Apes was the only one I actually hated (and boy did I hate-hate-hate it), but Charlie and the Chocolate Factory ended up feeling really unnecessary. I didn’t hate it but I just sat there going, “why bother?”
I was expecting a reaction a bit like that.
Also, mixed reviews. And, yeah, the clown face. The clown face was simply trying too hard. Without the clown face I would have been really looking forward to Depp playing the Mad Hatter.
I was also highly skeptical of the fact that they made Alice so much older and had obviously superimposed a very different, very standard fantasy type of story on top of the books.
Also I was leery of the fact that Disney was really owning it as a Disney film. It could mean simply that they learned their lesson after The Nightmare Before Christmas, but it could also mean that they Disney-ified it excessively.
Yeah, Apes really did mark the downfall. I didn’t hate it, but it was a “why bother?” movie. I guess the answer for him was because he really, really loved Planet of the Apes, and I suppose that’s part of the reason it sucked. Maybe we need to tell him that the reason we love his stuff is because it took us to places we’d never imagined before, and well…we’ve been here before.

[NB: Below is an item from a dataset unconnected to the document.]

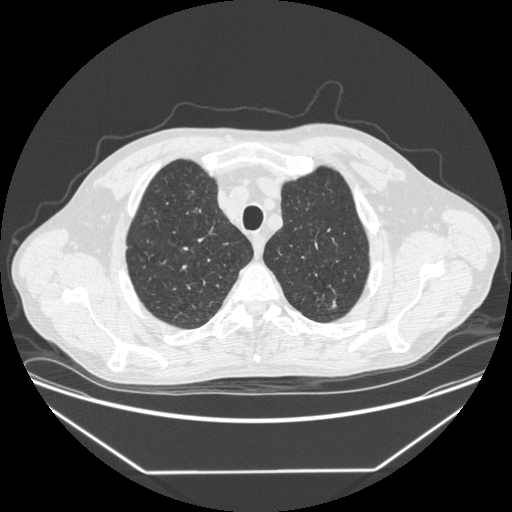
Low-dose screening chest CT, one axial slice. Slice 331 of 383 in the series (ordered by position). Reconstruction kernel STANDARD. 120 kVp. Lung window (W 1500 / L -600 HU). 512 × 512 image matrix.
Structures marked on this image (outlined manually by an expert reader):
- lesion 1 (tumor, upper lobe of left lung): box from (x=332, y=300) to (x=337, y=308) px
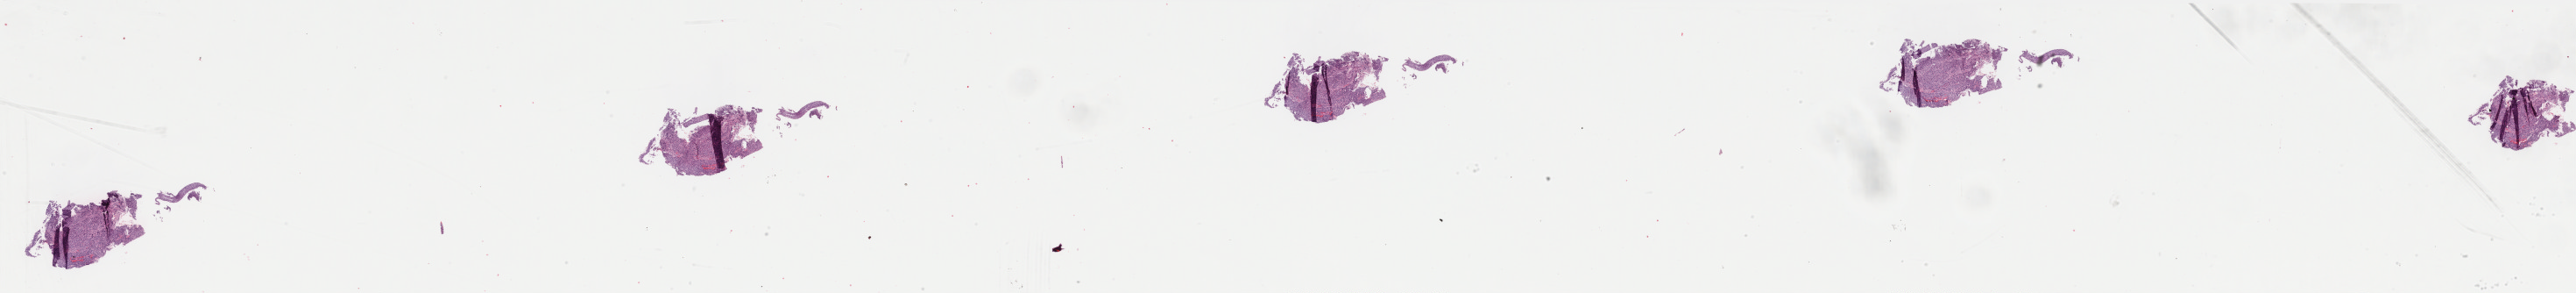
H&E whole-slide image — shown as a low-resolution overview of the whole scanned area (about 47.1 x 5.3 mm, acquisition: 40x scan), formalin-fixed paraffin-embedded (FFPE) diagnostic section, sample: primary tumour, cervix. Patient: female, age at initial diagnosis 50 years. Histologic grade: G2 (moderately differentiated).
Diagnosis: Squamous cell carcinoma, NOS (cervix uteri). FIGO stage: IB1.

Thanks for this. I’ve been very, very dubious about this movie for many reasons, and it’s good to see a review of it from a perspective that shares a lot with mine. The idea of turning the Alice stories into an epic fantasy just seemed stupid to me on the face of it, but I do tend to like Burton’s production design (except not as much after Sleepy Hollow, except for Sweeney Todd). Maybe I would enjoy it as visual spectacle. Maybe if I went in with really low expectations …
But really, is LOTR going to have the same pernicious effect on movies that it had on books? How soon before we get The Warlord of Oz?
I don’t know, I think it actually feels more like Avatar than like LOTR. With a little Buffy thrown in — it’s not as smart or satisfying as Buffy, but the very transparent female-empowerment theme is reminiscent.